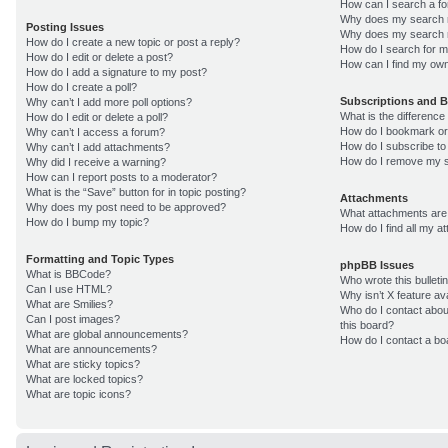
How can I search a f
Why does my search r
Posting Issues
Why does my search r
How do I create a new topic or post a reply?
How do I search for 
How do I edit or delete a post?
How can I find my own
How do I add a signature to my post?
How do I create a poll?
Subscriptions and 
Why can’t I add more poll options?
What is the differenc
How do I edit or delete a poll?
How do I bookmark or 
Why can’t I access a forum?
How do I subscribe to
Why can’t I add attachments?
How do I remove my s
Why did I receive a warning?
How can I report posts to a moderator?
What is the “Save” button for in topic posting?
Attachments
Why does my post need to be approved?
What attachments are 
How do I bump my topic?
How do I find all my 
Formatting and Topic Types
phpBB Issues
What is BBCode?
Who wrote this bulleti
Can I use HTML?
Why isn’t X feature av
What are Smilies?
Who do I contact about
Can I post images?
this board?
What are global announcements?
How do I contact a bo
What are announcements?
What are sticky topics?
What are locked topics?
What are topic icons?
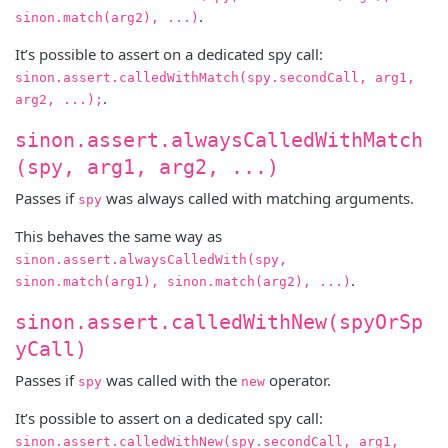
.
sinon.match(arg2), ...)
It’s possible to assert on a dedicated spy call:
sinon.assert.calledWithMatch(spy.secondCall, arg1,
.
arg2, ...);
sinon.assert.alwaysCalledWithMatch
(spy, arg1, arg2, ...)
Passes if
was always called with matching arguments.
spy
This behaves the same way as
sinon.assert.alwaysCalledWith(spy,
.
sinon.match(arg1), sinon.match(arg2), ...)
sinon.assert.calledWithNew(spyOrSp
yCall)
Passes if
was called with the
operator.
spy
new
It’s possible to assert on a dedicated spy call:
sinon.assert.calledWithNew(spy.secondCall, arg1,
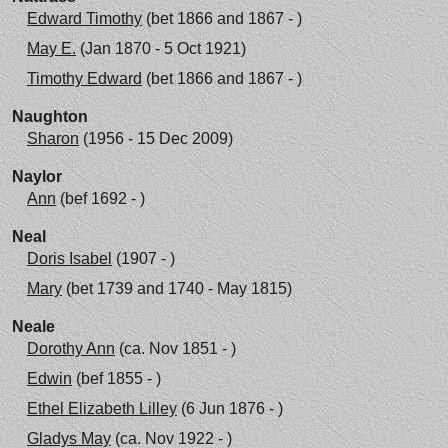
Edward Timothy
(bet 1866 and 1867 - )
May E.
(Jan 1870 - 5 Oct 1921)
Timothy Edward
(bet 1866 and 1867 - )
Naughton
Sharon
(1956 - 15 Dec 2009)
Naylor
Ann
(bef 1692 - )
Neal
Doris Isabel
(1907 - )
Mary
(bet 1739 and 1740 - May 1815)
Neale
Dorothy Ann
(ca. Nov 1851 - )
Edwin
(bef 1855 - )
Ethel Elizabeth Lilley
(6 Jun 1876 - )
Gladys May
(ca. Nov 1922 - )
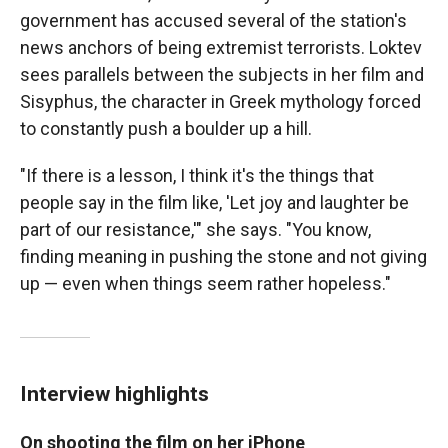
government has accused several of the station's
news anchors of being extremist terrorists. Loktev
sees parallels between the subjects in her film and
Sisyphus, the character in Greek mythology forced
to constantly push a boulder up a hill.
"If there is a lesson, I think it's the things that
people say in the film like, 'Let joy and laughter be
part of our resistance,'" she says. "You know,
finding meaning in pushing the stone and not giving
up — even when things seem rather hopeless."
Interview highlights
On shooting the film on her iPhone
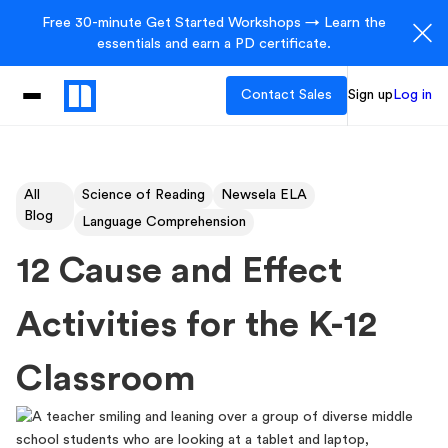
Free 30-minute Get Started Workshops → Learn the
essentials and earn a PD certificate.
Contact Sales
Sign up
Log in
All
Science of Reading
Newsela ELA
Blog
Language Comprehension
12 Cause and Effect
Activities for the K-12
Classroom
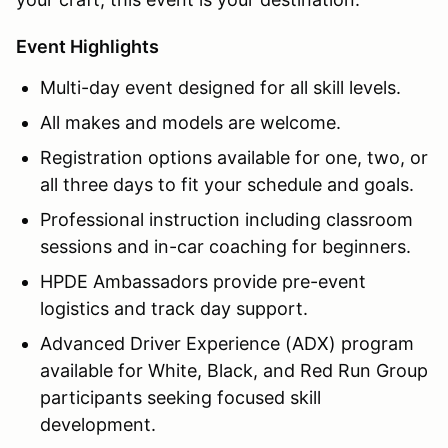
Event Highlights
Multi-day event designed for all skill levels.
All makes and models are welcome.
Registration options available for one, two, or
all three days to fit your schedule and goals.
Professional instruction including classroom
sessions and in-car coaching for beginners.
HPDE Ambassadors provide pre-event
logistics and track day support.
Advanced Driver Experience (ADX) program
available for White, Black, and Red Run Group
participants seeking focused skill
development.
------
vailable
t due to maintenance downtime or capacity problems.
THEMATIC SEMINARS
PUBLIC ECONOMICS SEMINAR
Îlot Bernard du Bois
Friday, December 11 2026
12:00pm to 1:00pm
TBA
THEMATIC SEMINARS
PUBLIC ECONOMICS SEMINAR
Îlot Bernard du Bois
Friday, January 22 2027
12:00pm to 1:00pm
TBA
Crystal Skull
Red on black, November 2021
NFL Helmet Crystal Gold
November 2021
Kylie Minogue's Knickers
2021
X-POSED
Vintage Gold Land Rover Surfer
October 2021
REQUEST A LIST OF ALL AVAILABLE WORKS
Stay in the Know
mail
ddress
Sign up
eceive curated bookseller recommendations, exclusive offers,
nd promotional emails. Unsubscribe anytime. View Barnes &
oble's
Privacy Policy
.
------
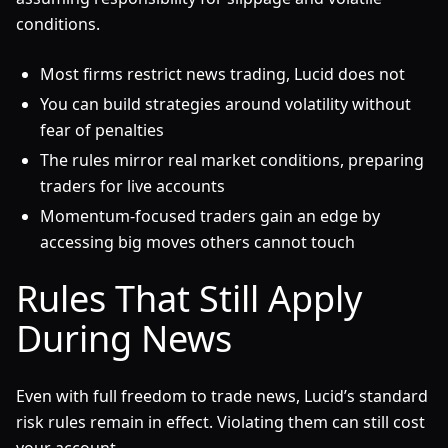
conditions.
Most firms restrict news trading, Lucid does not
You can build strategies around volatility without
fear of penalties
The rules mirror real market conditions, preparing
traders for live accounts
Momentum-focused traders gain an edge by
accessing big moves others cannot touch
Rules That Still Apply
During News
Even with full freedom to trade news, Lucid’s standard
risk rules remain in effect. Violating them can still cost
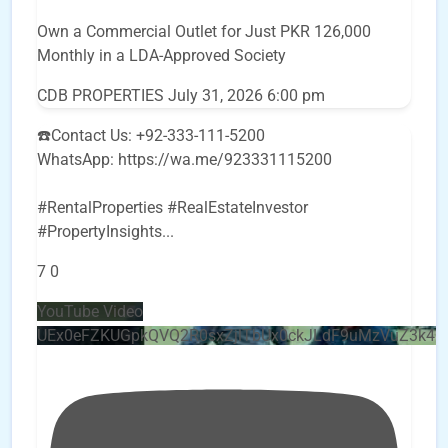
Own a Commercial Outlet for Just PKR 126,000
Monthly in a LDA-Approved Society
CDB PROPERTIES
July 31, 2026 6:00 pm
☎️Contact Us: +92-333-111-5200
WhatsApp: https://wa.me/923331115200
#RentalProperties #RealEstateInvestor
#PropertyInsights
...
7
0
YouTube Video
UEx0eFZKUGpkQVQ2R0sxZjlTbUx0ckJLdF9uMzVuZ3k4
------
▶ _Task directions_:
Go to the line in the material above that contains "phpBB Issues" and copy exactly from there through the line that contains "What are sticky topics?", stopping after it.

▶ _Result below_:
phpBB Issues
What is BBCode?
Who wrote this bulleti
Can I use HTML?
Why isn’t X feature av
What are Smilies?
Who do I contact about
Can I post images?
this board?
What are global announcements?
How do I contact a bo
What are announcements?
What are sticky topics?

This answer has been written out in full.